→ PROBLEM STATEMENT
The answer must be an exact copy of the lines from the one containing "width: 1069px;" through the last line of the records, with no pictures.

[Opening DATASET EXCERPTS section]

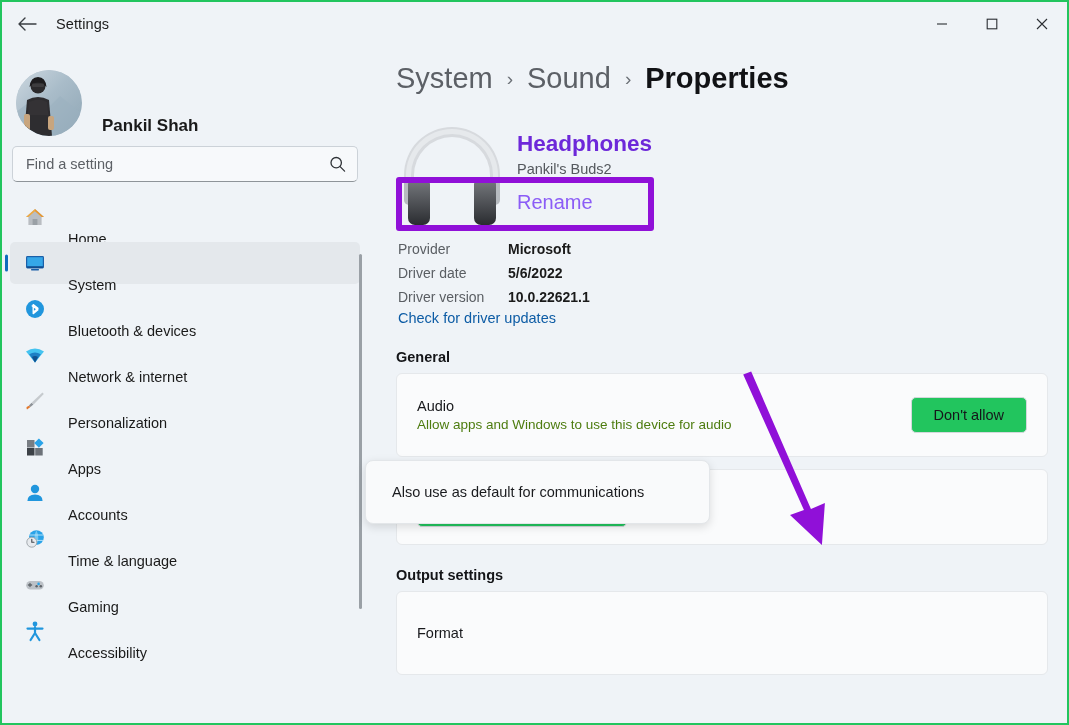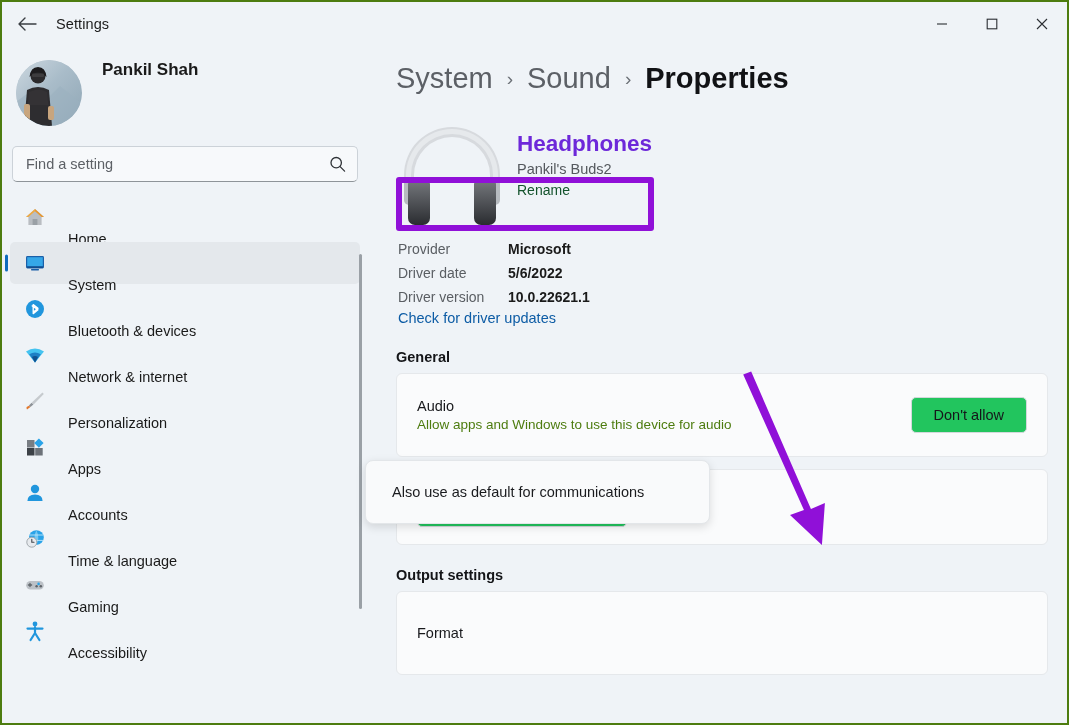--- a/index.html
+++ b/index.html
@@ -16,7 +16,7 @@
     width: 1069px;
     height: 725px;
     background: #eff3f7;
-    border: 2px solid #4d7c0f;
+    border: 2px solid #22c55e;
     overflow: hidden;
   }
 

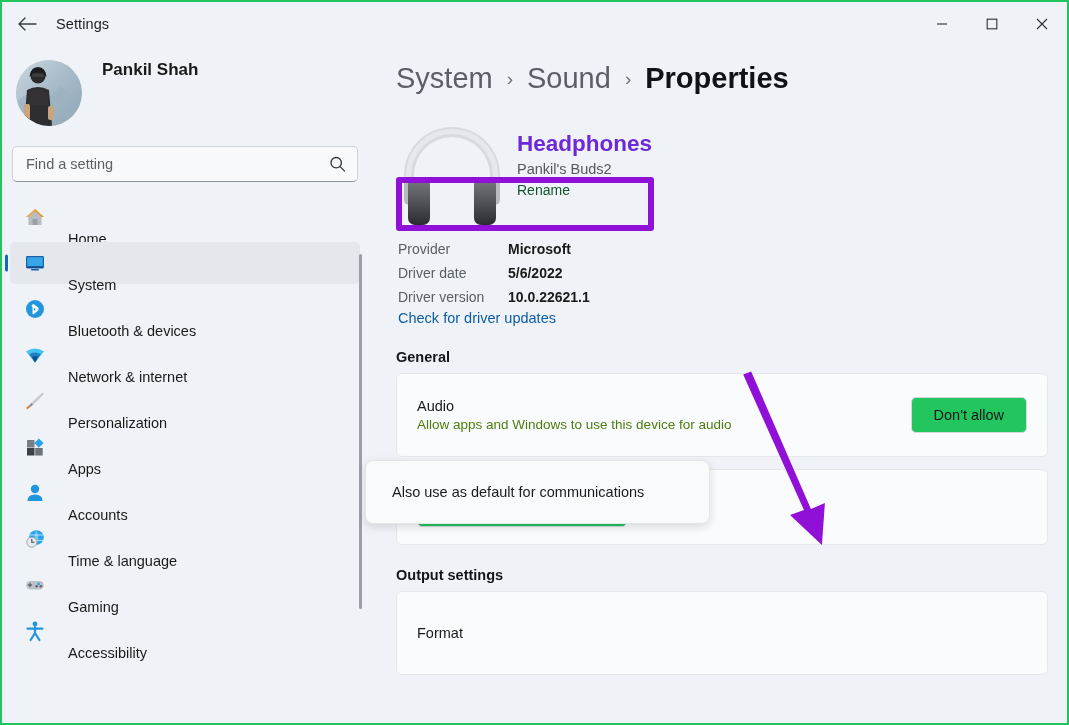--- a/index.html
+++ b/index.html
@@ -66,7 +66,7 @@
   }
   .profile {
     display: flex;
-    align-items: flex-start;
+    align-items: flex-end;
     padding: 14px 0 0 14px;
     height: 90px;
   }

[Closing DATASET EXCERPTS section]

→ TASK OUTPUT
     width: 1069px;
     height: 725px;
     background: #eff3f7;
-    border: 2px solid #4d7c0f;
+    border: 2px solid #22c55e;
     overflow: hidden;
   }
 

--- a/index.html
+++ b/index.html
@@ -66,7 +66,7 @@
   }
   .profile {
     display: flex;
-    align-items: flex-start;
+    align-items: flex-end;
     padding: 14px 0 0 14px;
     height: 90px;
   }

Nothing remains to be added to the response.